Paired box coordinates:
━━━
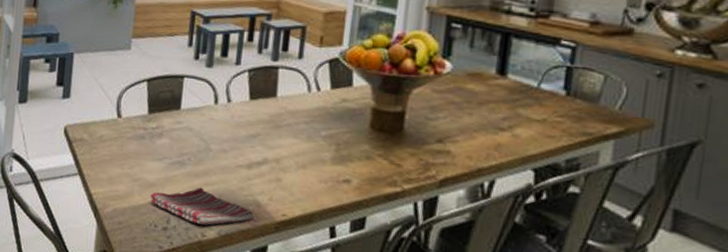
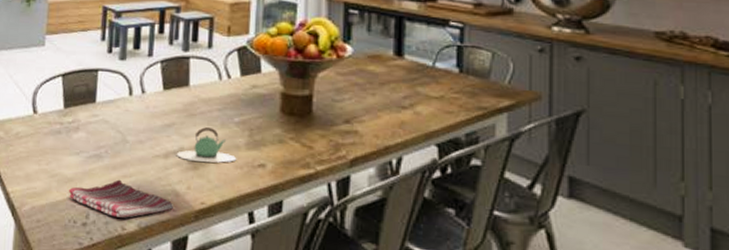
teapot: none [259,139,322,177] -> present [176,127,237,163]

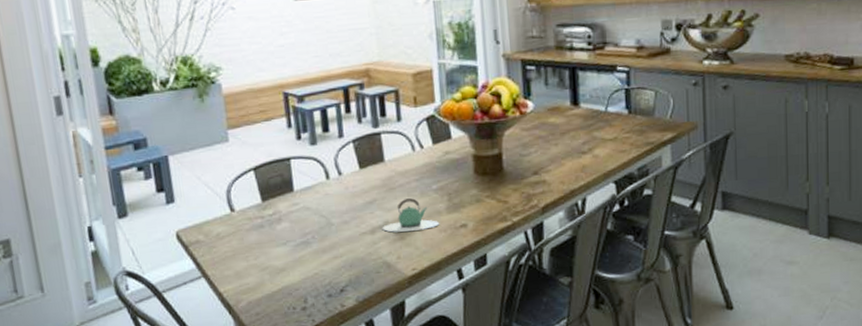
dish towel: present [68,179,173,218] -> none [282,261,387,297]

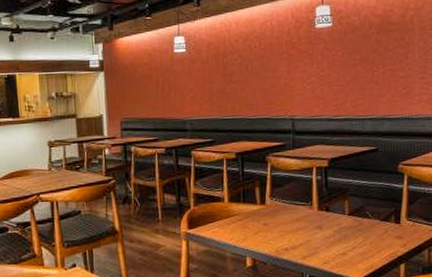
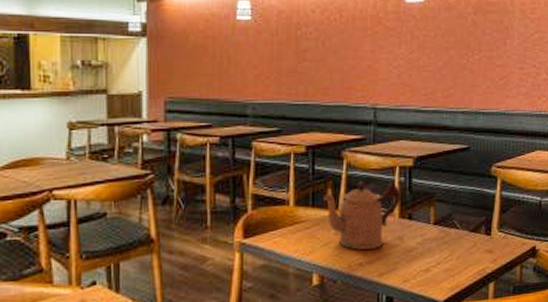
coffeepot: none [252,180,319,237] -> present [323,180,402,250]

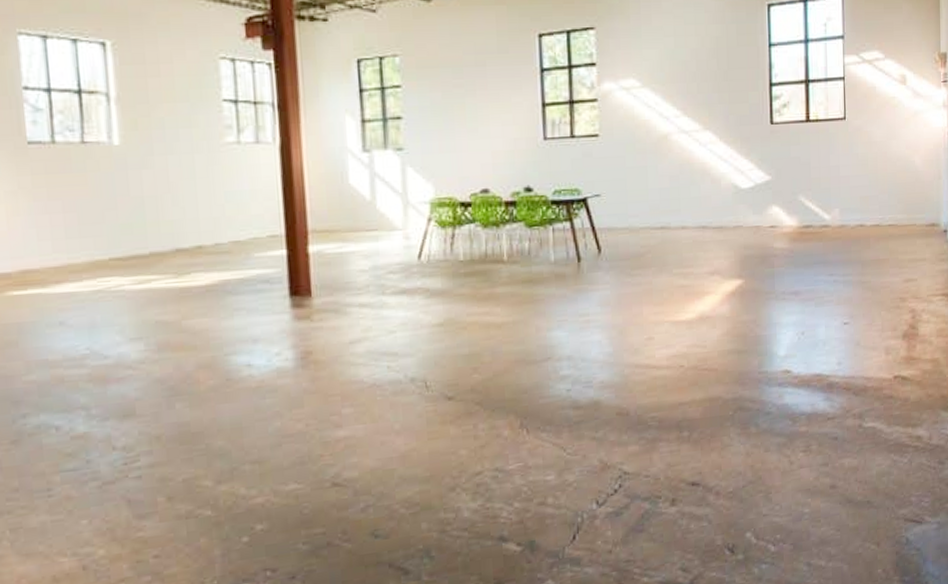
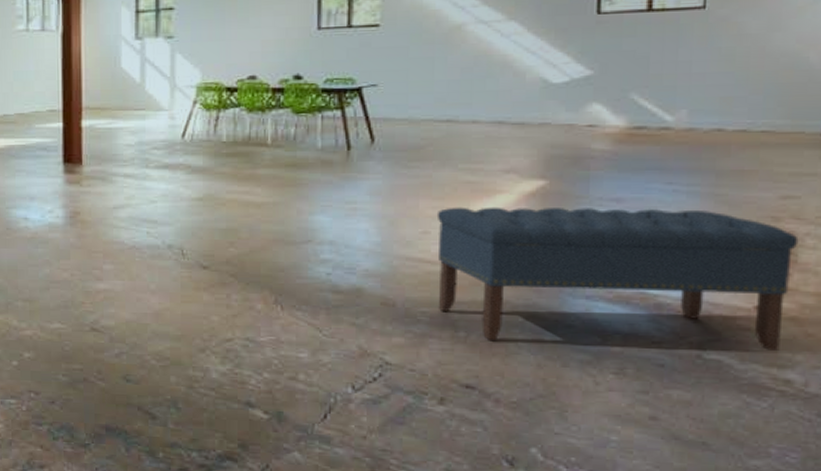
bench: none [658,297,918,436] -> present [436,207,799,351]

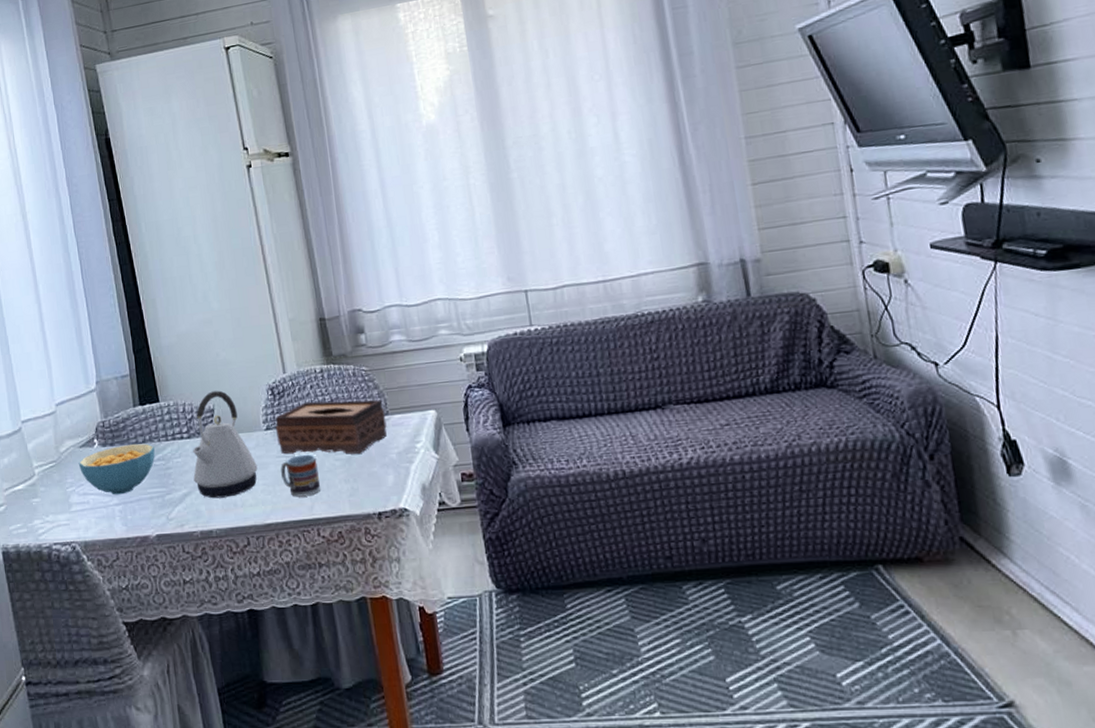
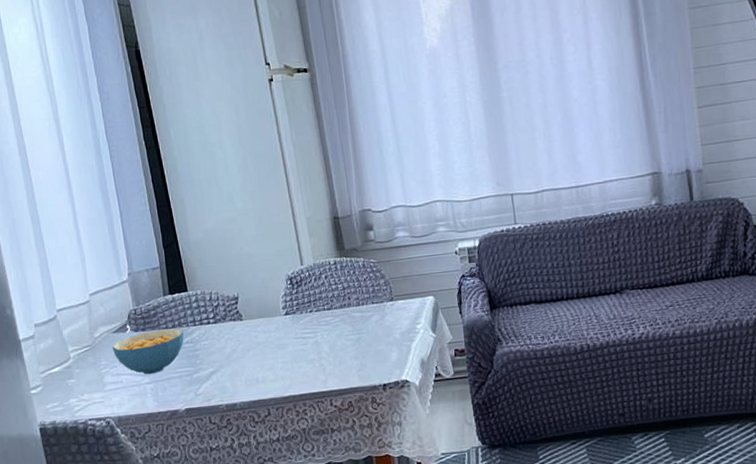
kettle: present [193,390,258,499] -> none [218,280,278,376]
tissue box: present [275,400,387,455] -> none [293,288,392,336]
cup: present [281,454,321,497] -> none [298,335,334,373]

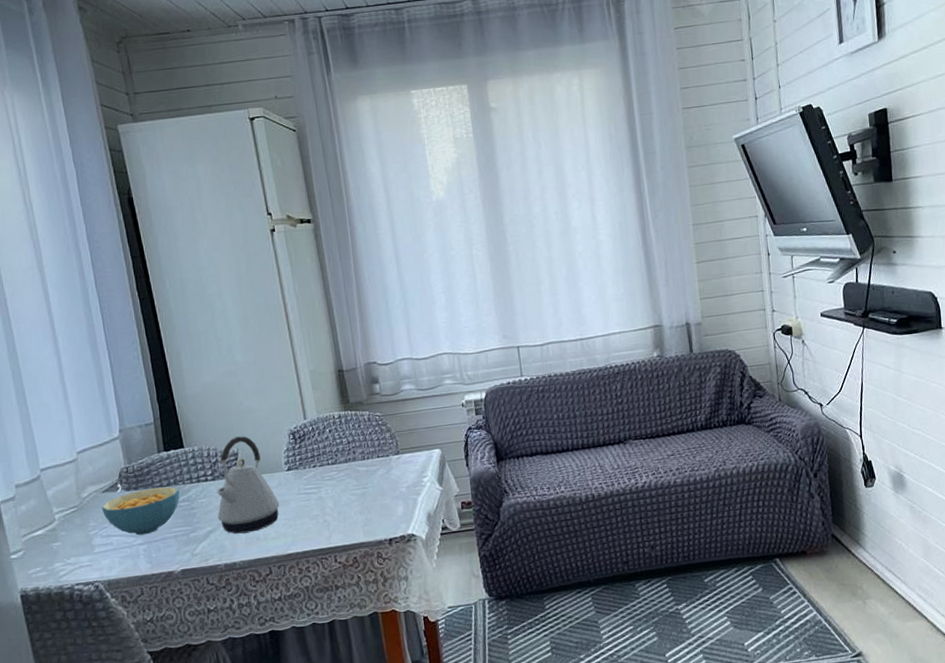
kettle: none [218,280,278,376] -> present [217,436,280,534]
━━━
◆ **Assigned task**
In your copy of the records above, include no pictures and match every line exactly.

◆ **Exercise output**
teapot: none [259,139,322,177] -> present [176,127,237,163]

dish towel: present [68,179,173,218] -> none [282,261,387,297]

coffeepot: none [252,180,319,237] -> present [323,180,402,250]

bench: none [658,297,918,436] -> present [436,207,799,351]

kettle: present [193,390,258,499] -> none [218,280,278,376]
tissue box: present [275,400,387,455] -> none [293,288,392,336]
cup: present [281,454,321,497] -> none [298,335,334,373]

kettle: none [218,280,278,376] -> present [217,436,280,534]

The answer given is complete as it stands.